Rachael Dadd + friends at St Mary’s Church, Totnes

Andy Hill took to church for a concert presented by From The Whitehouse and The Blackbird Collective, with Rachael Dadd, Long For The Coast and Maja Lena and found voices united in togetherness..

Churches are great, aren’t they. Broad and tall, ancient as sin. All nooks and crannies, clashing textures – craggy stone, worn wood. Buff brass, moody stained glass. Churches also lend themselves, it turns out, exceptionally well to live music. Case in point, tonight’s opener Maja Lena.

Maja Lena

What a voice. Dark and high and strident, like the blustery November night. Her acrobatic phrasing merging, as though via synaesthesia, with the gothic tracery of St Mary’s sublime ceiling. ‘You’re all very quiet,’ she observes at one point. Well, yeah. Three voices – a holy trinity – are buoyed along by Maja’s propulsive guitar picking. Both of this world, and decidedly celestial, in a manner St Mary’s long-dead masons would surely approve.

RECORDED INFORMATION.
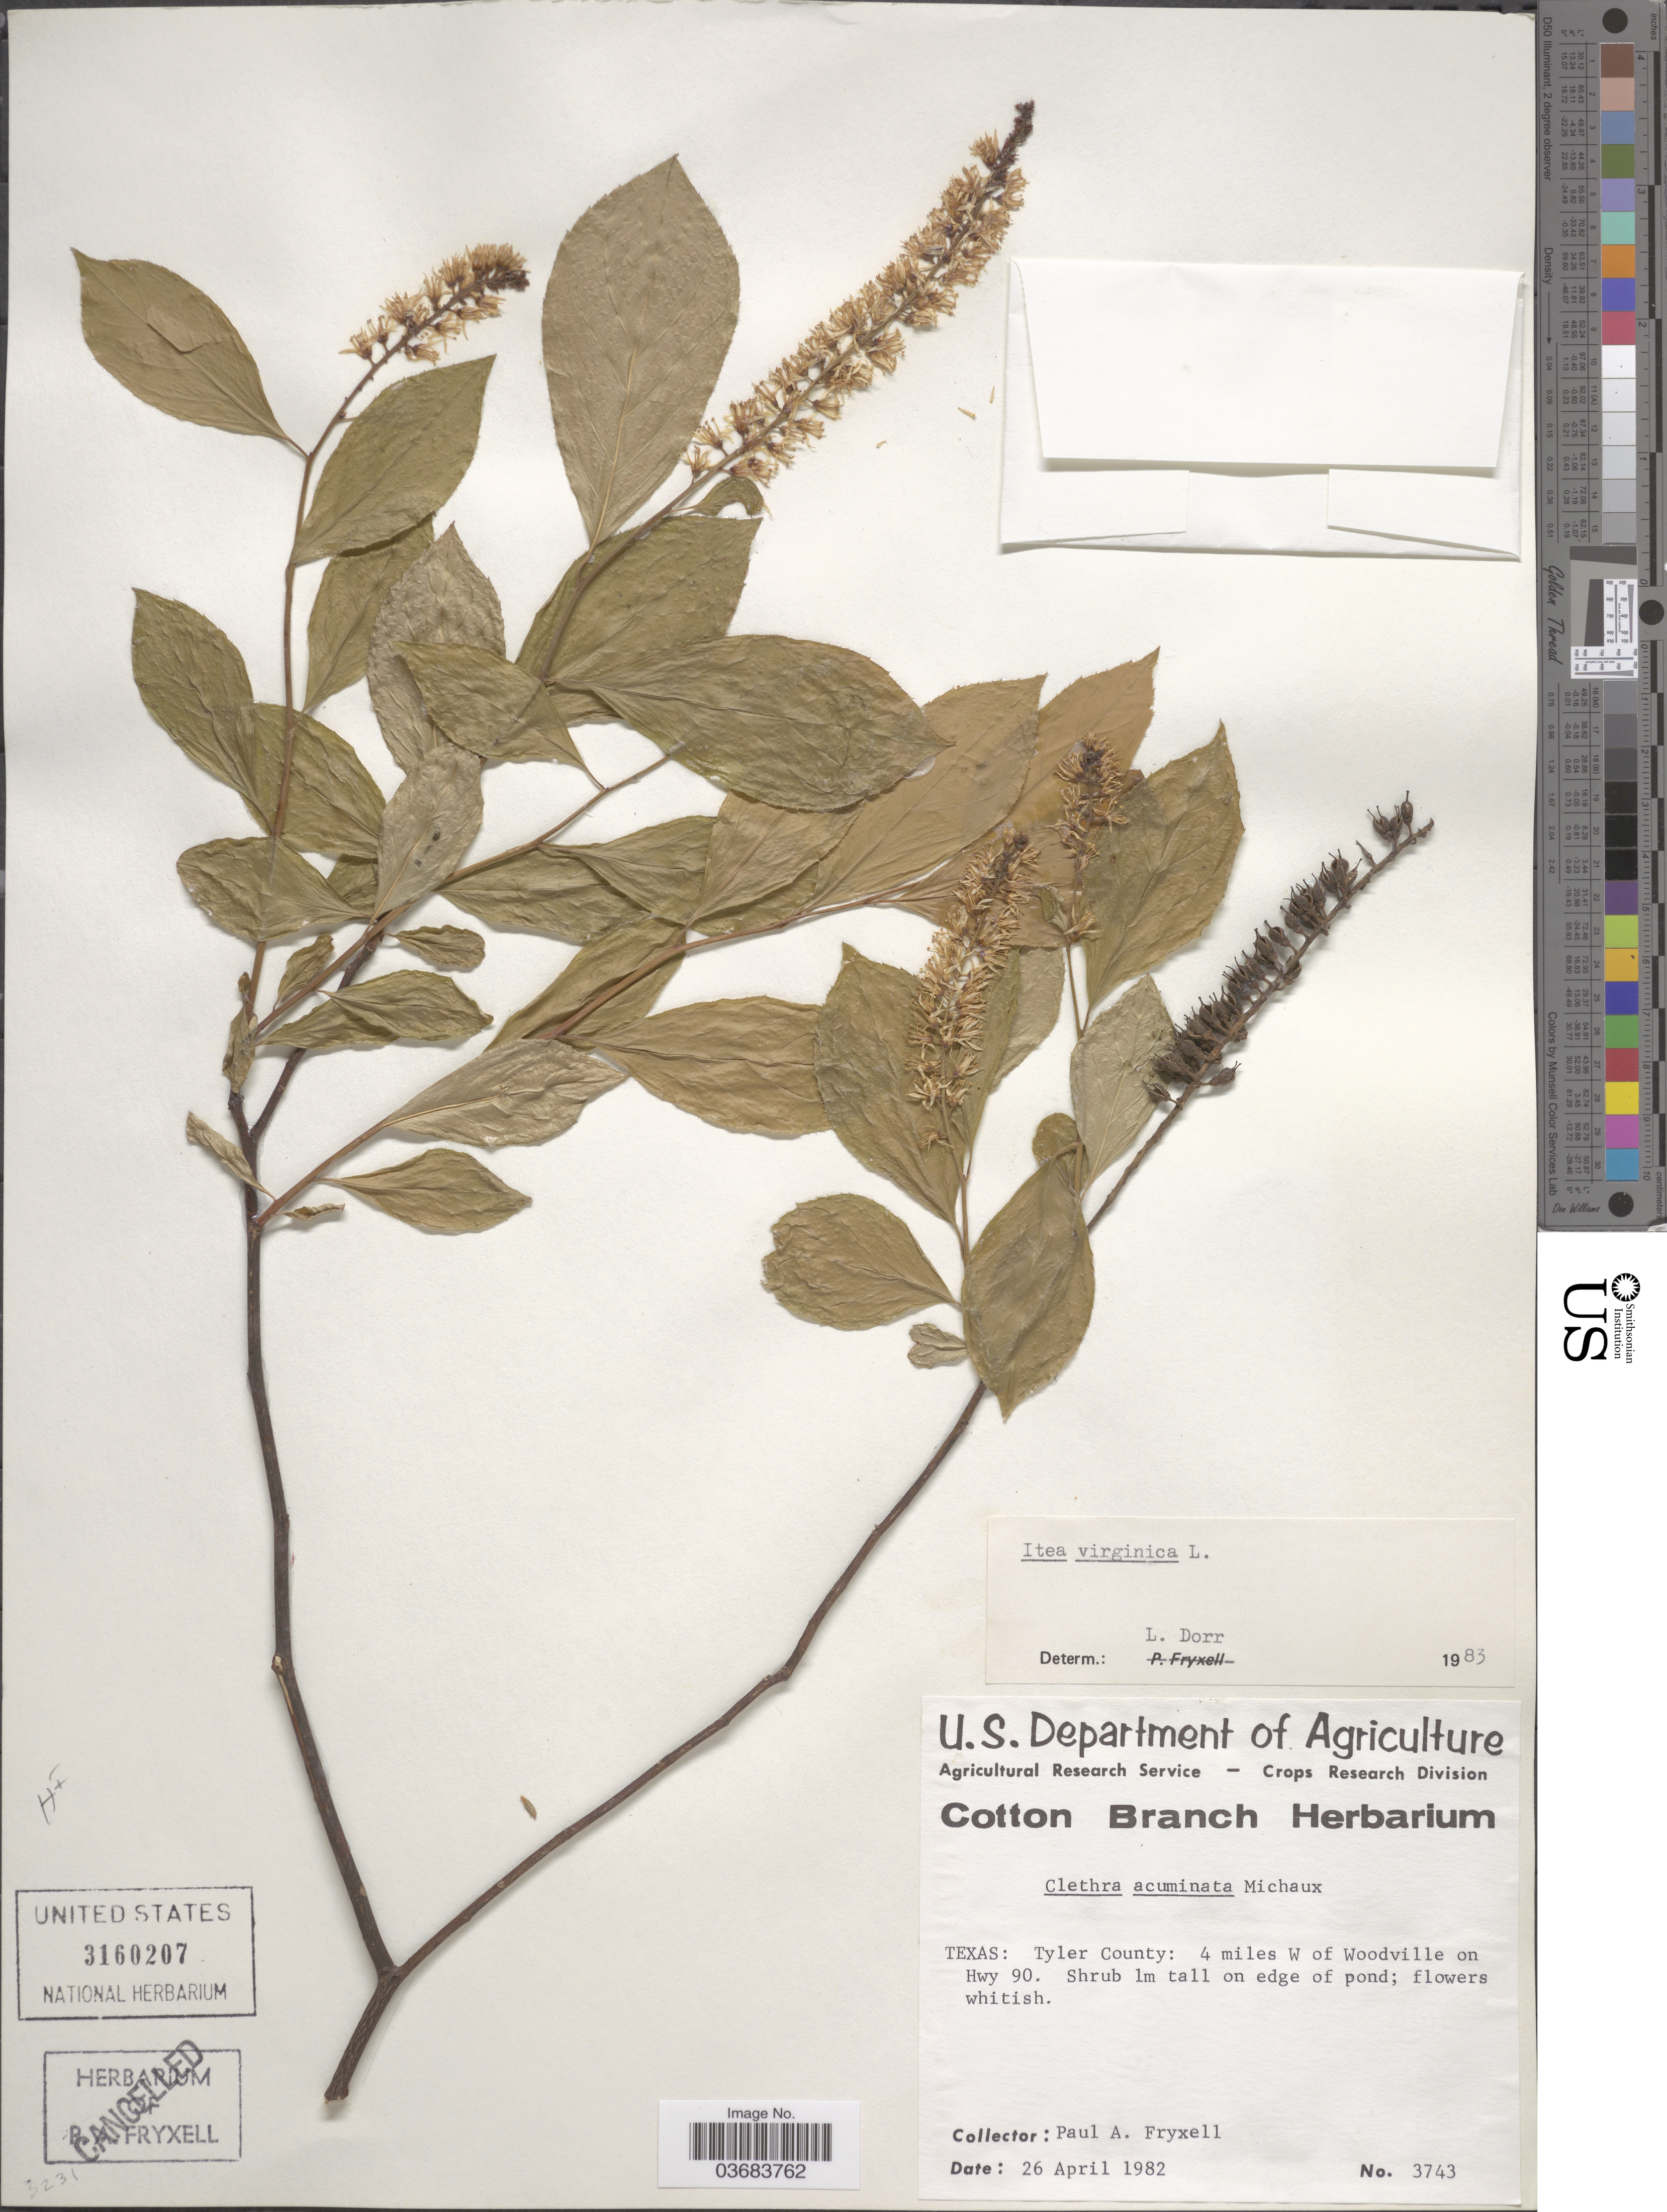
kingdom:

DIRECTION A.
Answer these questions from the concert review:
(i) Which two groups presented the concert?
(ii) Who performed first?
(iii) What kind of night does the review compare Maja Lena's voice to?
DIRECTION B.
Decide whether each statement agrees with the concert review. Answer yes or no and quote the review's deciding words.
(i) The concert was held in a church in Totnes.
(ii) Maja Lena accompanied herself on piano.
(iii) Maja Lena's set featured a single voice.
DIRECTION C. Continue the concert review from its last sentence.
The data that comes after the review is separate material.

FINAL RESULT A.
(i) From The Whitehouse and The Blackbird Collective
(ii) Maja Lena
(iii) The blustery November night

FINAL RESULT B.
(i) Yes: "St Mary’s Church, Totnes"
(ii) No: "Maja’s propulsive guitar picking"
(iii) No: "Three voices – a holy trinity –"

FINAL RESULT C.
Long For The Coast

Long For The Coast are spiritual too, but in a different way. Jamie Gould’s big, handsome voice puts me in mind of a preacher at one of those fun American revival churches. A few of us, back in the cheaper pews, feel compelled to stand and sway, as the band weaves a patchwork of uncanny grooves and airy, anthemic choruses. Skittering drum breaks dovetail into sublime singalongs, accents modulating from broad home-counties vowels to cod West Country. ‘Let the angels here gather round / Hold on brother, hold on’ they implore, bringing me out in goosebumps.

I mean, it is chilly this evening – about half the assembled flock are trussed up in scarves and woolly jumpers, the odd bobble hat nodding along to the beat. Whisper it, but churches also lend themselves very well to a nice tipple. The Angel bar, just at the back, behind the font, feels agreeably heretical with its neon sign and generous slugs of gin and plonk.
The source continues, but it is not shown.